In July 1995, a federal jury found the County of Los Angeles, Sheriff Sherman Block and two of his top assistants liable for civil rights violations by their deputies and awarded $611,000 in damages to plaintiffs Darren Thomas, Michael Sterling and Kevin Marshall. The verdict ended the first of 24 cases that remained pending against the Sheriff's Department as part of the Thomas litigation.
In December 1995, the Los Angeles County Sheriff's Department and the plaintiffs settled the Thomas litigation for $7,500,000 in payment for injuries and attorneys' fees. The settlement also required the County to make available an additional $1.5 million for force and cultural diversity training, to have fully operating a computerized force tracking system by March 1997, and to extend the contract for a special counsel to monitor the implementation of the Kolts Report through December 1999.
Meanwhile, undercover investigations into corruption in the Los Angeles County Sheriff's Department began in Operation Big Spender in late 1988. As of December of 1993, nineteen deputies had been convicted and the investigation was continuing.
L. A. Street Gangs
In the wake of the riots and rebellion, the Crips and Bloods announced a truce to end inter-gang violence.
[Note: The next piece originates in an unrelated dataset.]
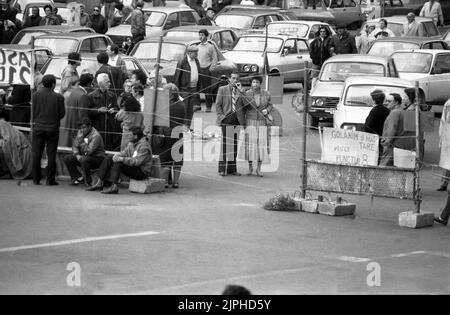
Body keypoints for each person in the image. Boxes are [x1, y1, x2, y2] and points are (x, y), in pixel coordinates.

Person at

The call for a truce reflected the growing intolerance among all segments of the Los Angeles community towards drive-by shootings, gang crimes and gang violence. Gang crime contributes to police abuse and creates significant obstacles to achieving police reform. Law enforcement efforts to combat so-called gangs can lead to the plundering of constitutional protections. According to the Kolts Report, teams of deputies roam the streets virtually at will to deal with alleged gang members. Deputies get away with improper tactics because of the unsympathetic nature of the suspects. Some deputies engaged in brutal and intolerable gang-like behavior. Some police officers come to see many African American and Latino youths as enemies or potential enemies. According to the 1992 report by former Los Angeles County District Attorney Ira Reiner, Gangs, Crime and Violence in Los Angeles, the police have identified almost half of all black men in Los Angeles County between the ages of 21 and 24 as gang members. That number is so far out of line that the District Attorney recognized that a careful examination was needed to determine whether the police are systematically over-identifying black youths as gang members. In addition, just what is a "gang related" crime is subject to manipulation. The number of "gang homicides" in Los Angeles would drop by almost 60% if a different, equally valid, definition of "gang related crimes" were used.